Key GeoBrix / Databricks functions shown

  • GeoBrix RasterX (rx.rst_*): rst_h3_tessellate, rst_h3_tessellateexplode, rst_memsize, rst_initnodata, rst_boundingbox, rst_srid, rst_tryopen, rst_summary, rst_metadata, rst_numbands, rst_frombands, rst_fromcontent, rst_merge_agg (aggregator), rst_clip, rst_isempty.
  • GeoBrix readers/writers: shapefile_ogr (zipped shapefiles without unzipping), gdal (GTiff reader + writer with mode("append") and option("ext", "tif")), binaryFilerst_fromcontent pattern.
  • Databricks built-in ST / H3 (DBF.*): st_geomfromwkt, st_transform, st_buffer, st_simplify, st_astext, st_asgeojson, st_aswkb, st_asewkb, st_centroid, st_envelope, h3_tessellateaswkb, h3_boundaryasgeojson, h3_boundaryaswkt, h3_toparent, h3_kring.

Gotchas

  • Antimeridian: Alaska straddles the 180° meridian, so folium renderings can show results on both sides of the map.
  • SRID awareness: Sentinel-2 tiles arrive in UTM zones (e.g. 32608, 32609), not EPSG:4326 — reproject bboxes before plotting on a web map.
  • Free-tier auth-failure payloads: Planetary Computer returns a ~550-byte XML error body when SAS tokens expire or rate limits hit.
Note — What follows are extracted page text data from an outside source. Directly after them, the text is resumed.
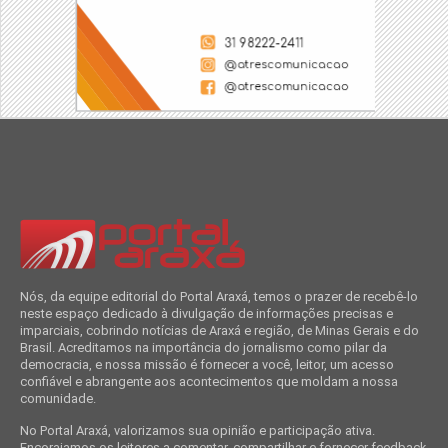
Nós, da equipe editorial do Portal Araxá, temos o prazer de recebê-lo
neste espaço dedicado à divulgação de informações precisas e
imparciais, cobrindo notícias de Araxá e região, de Minas Gerais e do
Brasil. Acreditamos na importância do jornalismo como pilar da
democracia, e nossa missão é fornecer a você, leitor, um acesso
confiável e abrangente aos acontecimentos que moldam a nossa
comunidade.
No Portal Araxá, valorizamos sua opinião e participação ativa.
Encorajamos os leitores a comentar, compartilhar e fornecer feedback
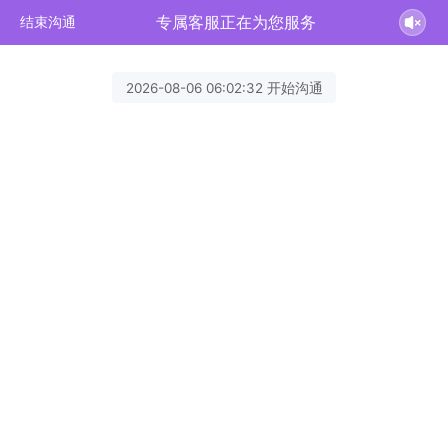
专属客服正在为您服务
结束沟通
2026-08-06 06:02:32 开始沟通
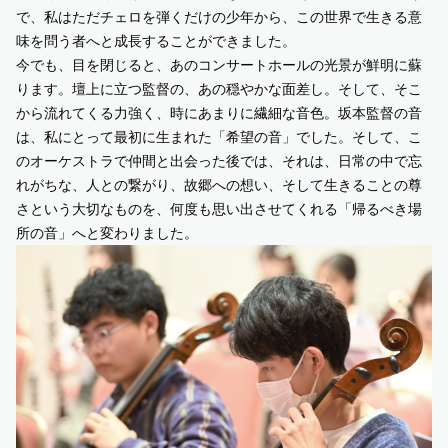
で、私はただチェロを弾くだけの少年から、この世界で生きる意
味を問う者へと成長することができました。
今でも、目を閉じると、あのコンサートホールの光景が鮮明に蘇
ります。壇上に立つ監督の、あの穏やかな面差し。そして、そこ
から流れてくる力強く、時にあまりに繊細な音色。坂本監督の音
は、私にとって最初に生まれた「希望の音」でした。そして、こ
のオーケストラで仲間と出会った後では、それは、日常の中で忘
れがちな、人との繋がり、故郷への想い、そして生きることの尊
さという大切なものを、何度も思い出させてくれる「帰るべき場
所の音」へと変わりました。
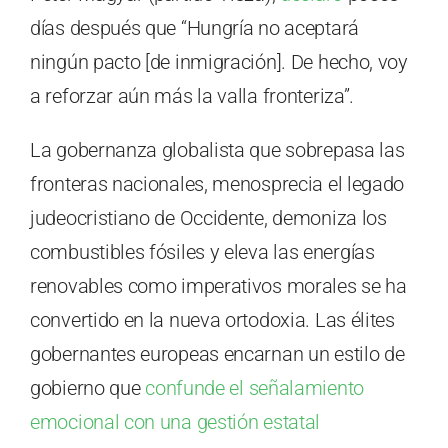
días después que “Hungría no aceptará
ningún pacto [de inmigración]. De hecho, voy
a reforzar aún más la valla fronteriza”.
La gobernanza globalista que sobrepasa las
fronteras nacionales, menosprecia el legado
judeocristiano de Occidente, demoniza los
combustibles fósiles y eleva las energías
renovables como imperativos morales se ha
convertido en la nueva ortodoxia. Las élites
gobernantes europeas encarnan un estilo de
gobierno que
confunde el señalamiento
emocional con una gestión estatal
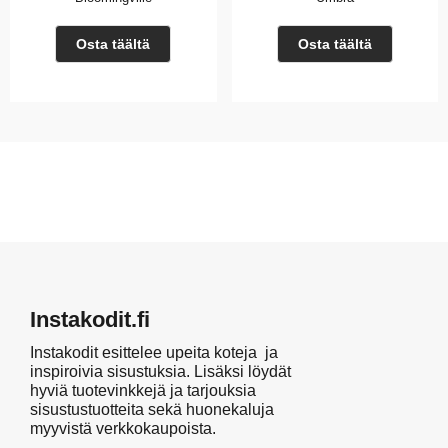
Osta täältä
Osta täältä
Instakodit.fi
Instakodit esittelee upeita koteja ja
inspiroivia sisustuksia. Lisäksi löydät
hyviä tuotevinkkejä ja tarjouksia
sisustustuotteita sekä huonekaluja
myyvistä verkkokaupoista.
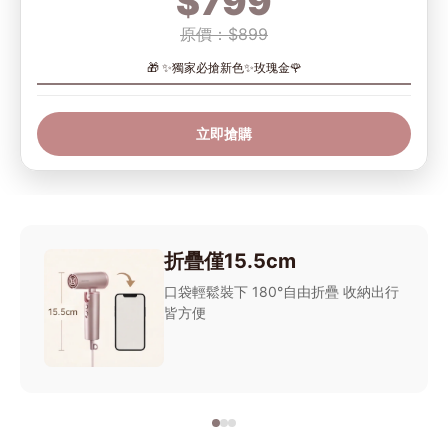
$799
原價：$899
🎁 ✨獨家必搶新色✨玫瑰金🌹
立即搶購
折疊僅15.5cm
口袋輕鬆裝下 180°自由折疊 收納出行
皆方便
The is_out_file_valid column uses the 1 KB FILE_SIZE_THRESHOLD to detect these and enables a Delta MERGE-based retry via update_assets / download_missing_assets.
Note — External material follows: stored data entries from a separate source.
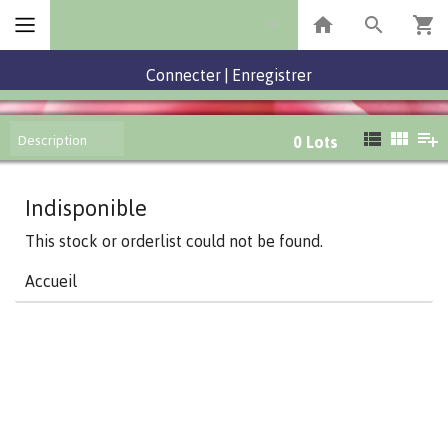
Connecter
|
Enregistrer
Description
0
Lots
Indisponible
This stock or orderlist could not be found.
Accueil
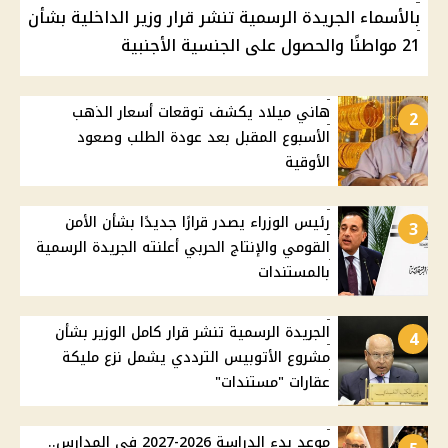
بالأسماء الجريدة الرسمية تنشر قرار وزير الداخلية بشأن
21 مواطنًا والحصول على الجنسية الأجنبية
هاني ميلاد يكشف توقعات أسعار الذهب
2
الأسبوع المقبل بعد عودة الطلب وصعود
الأوقية
رئيس الوزراء يصدر قرارًا جديدًا بشأن الأمن
3
القومي والإنتاج الحربي أعلنته الجريدة الرسمية
بالمستندات
الجريدة الرسمية تنشر قرار كامل الوزير بشأن
4
مشروع الأتوبيس الترددي يشمل نزع مليكة
عقارات "مستندات"
موعد بدء الدراسة 2026-2027 في المدارس..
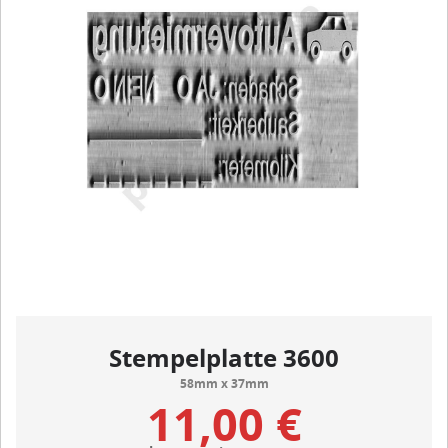
Stempelplatte 3600
58mm x 37mm
11,00 €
  • Shuffle partitioning: Several helpers temporarily disable spark.sql.adaptive.coalescePartitions.enabled and raise spark.sql.shuffle.partitions during download / stacking to keep parallelism high, then restore the original value.
  • Prefer EWKB for rst_clip cutlines: notebook 04 uses DBF.st_asewkb(DBF.st_envelope("buffer")) so the cutline's SRID travels with the bytes into rst_clip. Plain WKB (no SRID) is assumed to already be in the raster's CRS and is not reprojected; EWKB (or EWKT) with a valid SRID triggers reprojection when it differs from the raster CRS. Use st_asewkb / st_asewkt for robust, CRS-agnostic clipping.
  • Scalar booleans pass through directly: in 0.3.0 rx.rst_clip("tile", "clip_wkb", True) accepts a bare Python True for the cutToCutline flag — no F.lit(True) wrapping needed.